• [Data for this exercise]

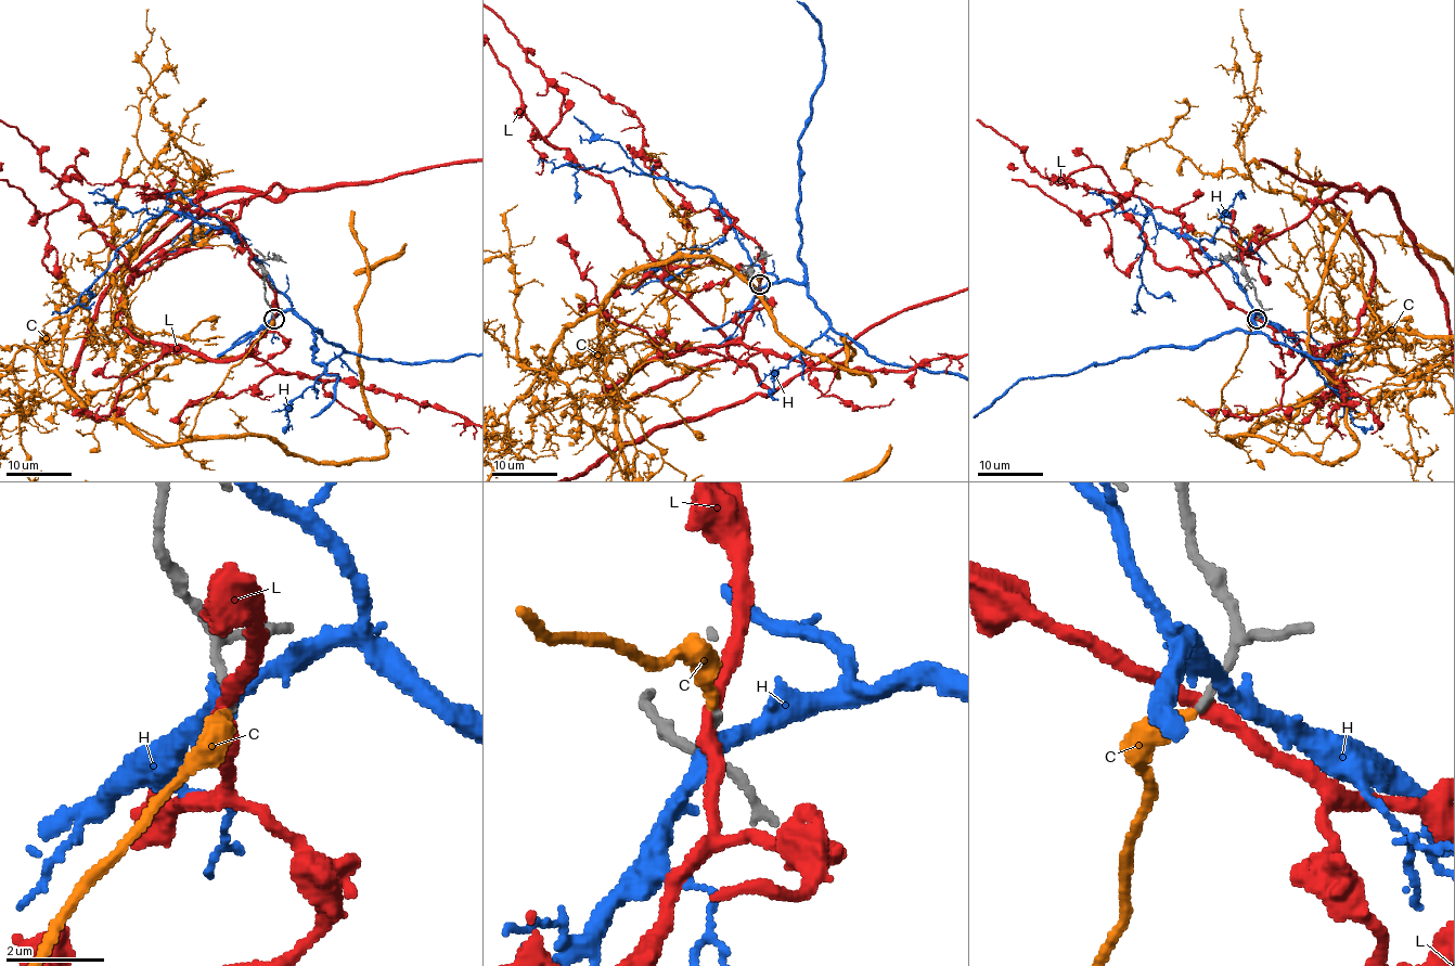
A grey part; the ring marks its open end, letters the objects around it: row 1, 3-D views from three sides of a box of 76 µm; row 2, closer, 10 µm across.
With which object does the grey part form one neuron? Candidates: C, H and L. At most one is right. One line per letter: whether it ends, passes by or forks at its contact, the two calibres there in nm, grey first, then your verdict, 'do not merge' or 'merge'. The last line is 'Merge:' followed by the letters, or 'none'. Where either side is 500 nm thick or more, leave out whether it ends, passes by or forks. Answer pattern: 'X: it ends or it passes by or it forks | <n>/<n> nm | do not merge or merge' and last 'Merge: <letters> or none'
C: it ends | 170/320 nm | merge
H: it passes by | 200/320 nm | do not merge
L: it passes by | 180/320 nm | do not merge
Merge: C

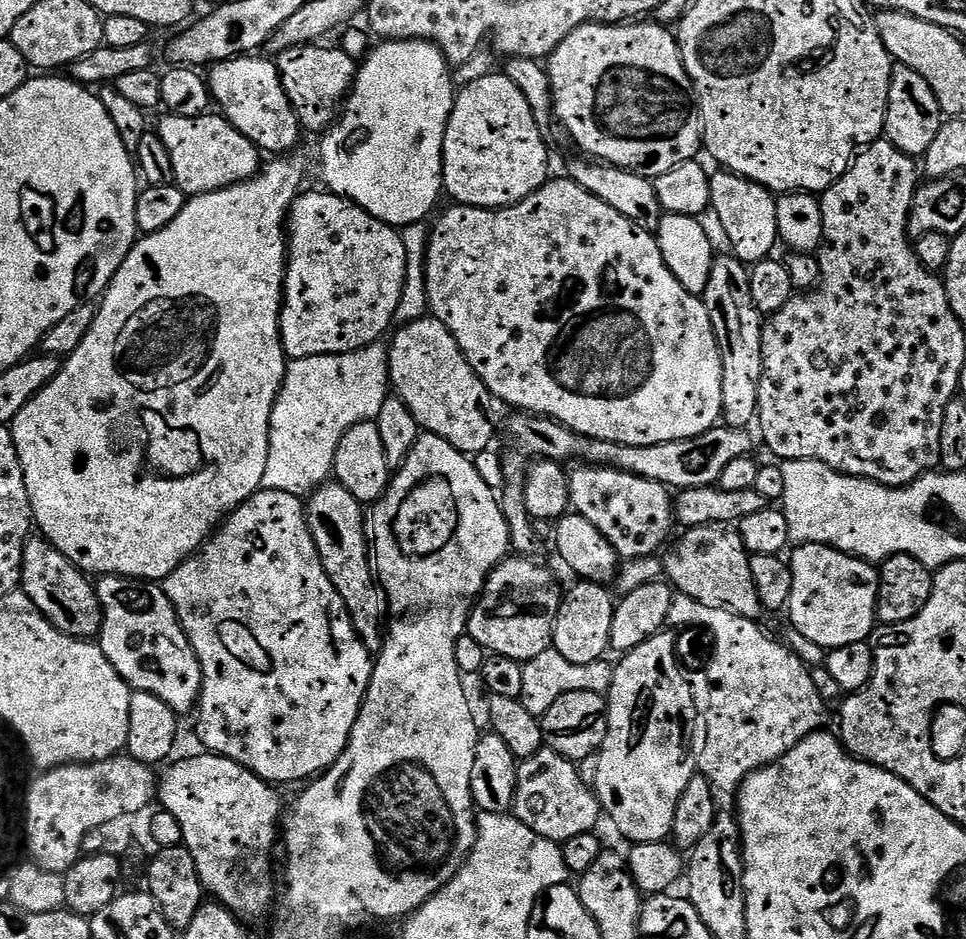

• [What to produce] From the line that contains "With which object" to the end of the listing, give every line again exactly as written. Leave the pictures out.

• [Answer box]
With which object does the grey part form one neuron? Candidates: C, H and L. At most one is right. One line per letter: whether it ends, passes by or forks at its contact, the two calibres there in nm, grey first, then your verdict, 'do not merge' or 'merge'. The last line is 'Merge:' followed by the letters, or 'none'. Where either side is 500 nm thick or more, leave out whether it ends, passes by or forks. Answer pattern: 'X: it ends or it passes by or it forks | <n>/<n> nm | do not merge or merge' and last 'Merge: <letters> or none'
C: it ends | 170/320 nm | merge
H: it passes by | 200/320 nm | do not merge
L: it passes by | 180/320 nm | do not merge
Merge: C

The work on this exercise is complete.